As far as internet boyfriends go, there is an element of restraint to Lerman’s general presence in the public eye. That’s why it’s such a delight to see him pop up every so often in a seemingly random cultural moment, like nerding out about the fight choreography at the premiere of Bullet Train, the summer himbofest that featured Lerman in a small role, or dancing to Kelis’s “Milkshake” to promote the second season of Hunters, slipping around in socks and a sweat suit with some Jon & Vinny’s takeout lingering in the background. It’s hard to explain what exactly is swoon-worthy about a nice-looking dude dancing in his kitchen, but the context Lerman offers for the video is appropriately innocuous: “I was just dancing to the song in my kitchen with my girlfriend, and she was just filming,” he says, shrugging. “I don’t wanna just post the trailer.
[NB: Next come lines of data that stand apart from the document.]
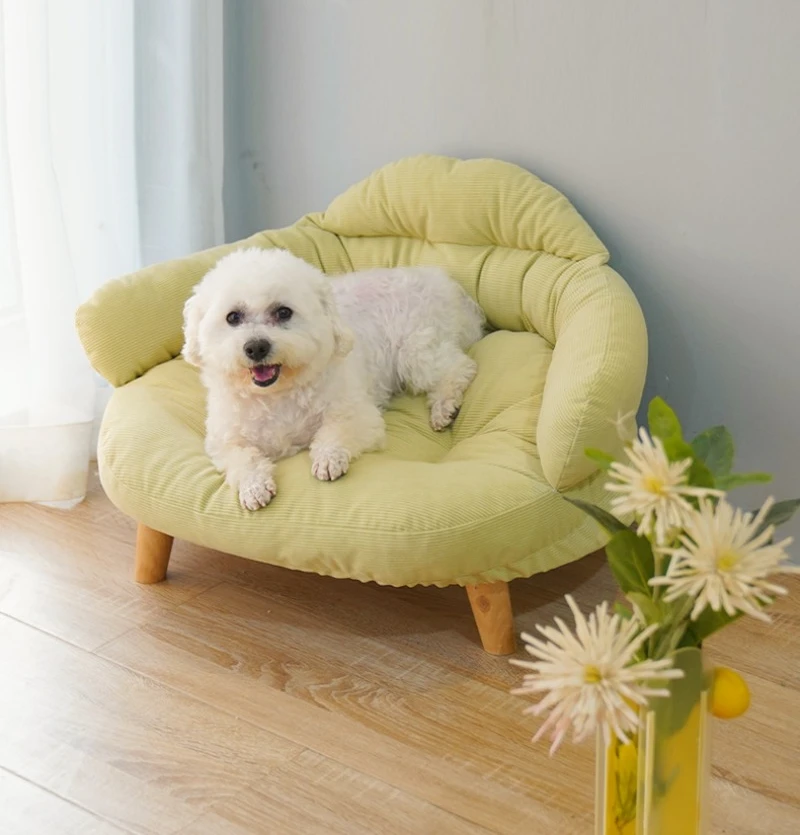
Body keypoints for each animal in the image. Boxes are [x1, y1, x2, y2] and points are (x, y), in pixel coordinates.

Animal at [182, 248, 484, 510]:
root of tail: (445, 283)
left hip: (416, 350)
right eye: (233, 317)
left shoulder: (359, 415)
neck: (279, 393)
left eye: (283, 312)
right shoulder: (225, 440)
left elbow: (335, 431)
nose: (256, 347)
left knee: (460, 367)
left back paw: (444, 407)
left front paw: (328, 459)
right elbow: (241, 459)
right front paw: (253, 486)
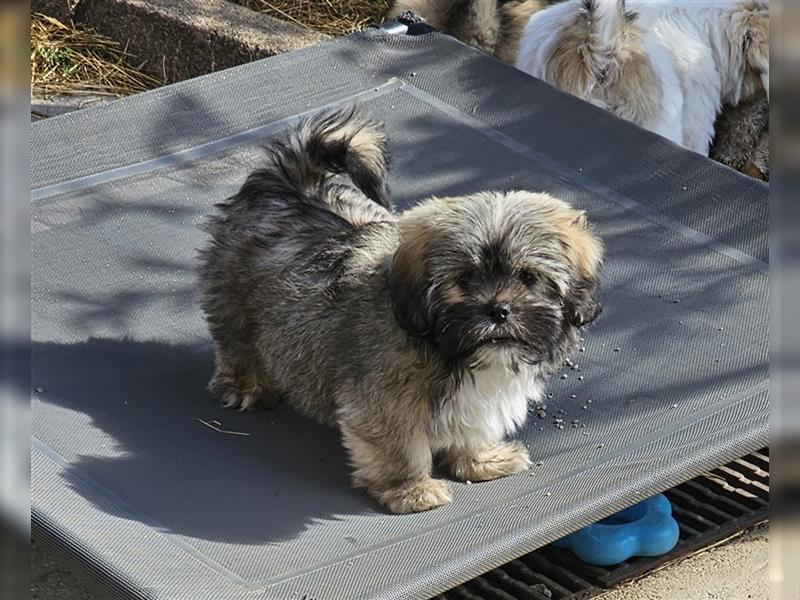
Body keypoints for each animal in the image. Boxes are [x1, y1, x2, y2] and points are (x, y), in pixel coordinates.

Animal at [198, 106, 600, 510]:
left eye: (528, 277)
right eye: (465, 278)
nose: (499, 310)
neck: (449, 348)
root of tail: (289, 182)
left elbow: (471, 425)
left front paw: (480, 459)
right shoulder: (383, 400)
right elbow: (400, 445)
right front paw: (410, 489)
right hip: (233, 299)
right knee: (236, 340)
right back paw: (245, 384)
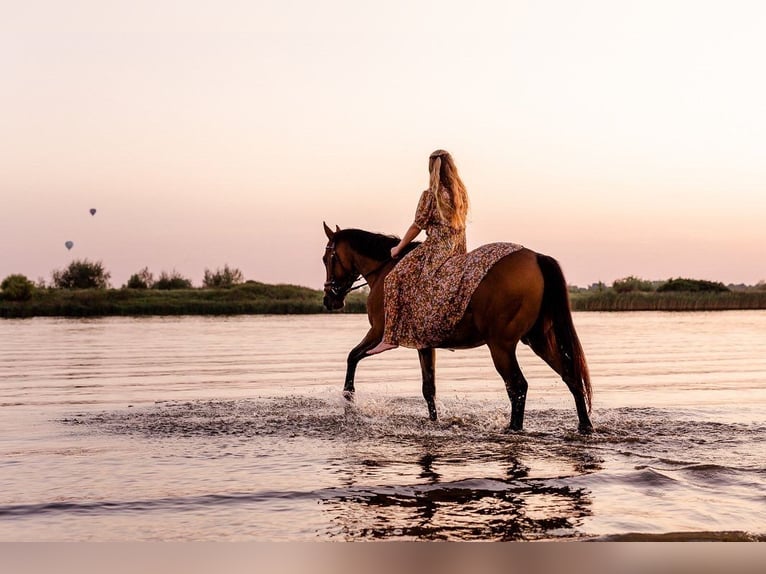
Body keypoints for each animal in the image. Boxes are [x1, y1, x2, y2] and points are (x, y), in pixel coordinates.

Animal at [322, 223, 592, 434]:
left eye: (327, 259)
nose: (329, 300)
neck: (386, 268)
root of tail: (535, 257)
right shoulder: (424, 344)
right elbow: (429, 388)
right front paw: (434, 422)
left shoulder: (379, 332)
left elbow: (352, 357)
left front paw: (349, 399)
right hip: (539, 339)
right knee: (570, 376)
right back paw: (584, 426)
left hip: (501, 346)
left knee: (518, 386)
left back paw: (513, 429)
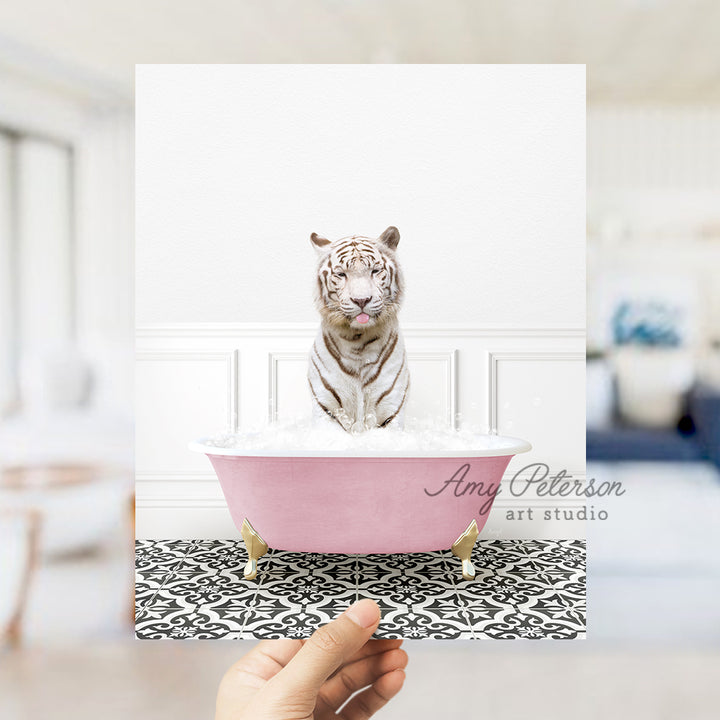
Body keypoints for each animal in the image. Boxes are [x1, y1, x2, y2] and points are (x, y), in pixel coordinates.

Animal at [308, 225, 410, 430]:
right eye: (341, 274)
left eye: (375, 271)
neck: (358, 340)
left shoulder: (391, 412)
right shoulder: (326, 408)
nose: (361, 300)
That’s so boring!”
Hunters is a somewhat alternate history that departs further from reality in its second season, which revolves around the theory that Hitler and his wife, Eva Braun, were alive and well in Argentina as late as 1979, plotting the Fourth Reich. If there are any grand ideological messages to be taken from the show, Lerman says, it’s the fact that it gives visibly Jewish characters big over-the-top action sequences — not something you typically see onscreen. “I take pride in the sense that we’re doing something on the scale of Mission: Impossible with Jews in the lead,” he says. Lerman, who was raised Jewish but has considered himself an atheist since he was 9, doesn’t actively seek out Jewish roles in his career but admits they do have a tendency to come his way. When I ask if his own beliefs influence his approach to these roles, he leans back and speaks hesitantly. “I don’t share the genuine faith that those characters have,” he says. “But I understand it and believe it in the moment.”
Now that Hunters is out, Lerman will head back to Bucharest, where he’s filming a series adaptation of We Were the Lucky Ones, a novel about a Jewish family separated during World War II. Alas, the role requires his hair to stay dark until at least June. Beyond that, he has his eyes on slightly lighter fare: his first real rom-com role, in which he’ll play one member of an ill-fated threesome with Bridgerton star Phoebe Dynevor. He’s cautiously excited but quick to remind me that “everything’s kind of up in the air until you’re there.” Like the project’s titular ménage à trois, its existence depends on a lot of moving parts that may or may not fall into place.
Before we part ways, Lerman offers a hug good-bye. Breakfast, he tells me, is on Amazon today. Looks like the industry does have its perks.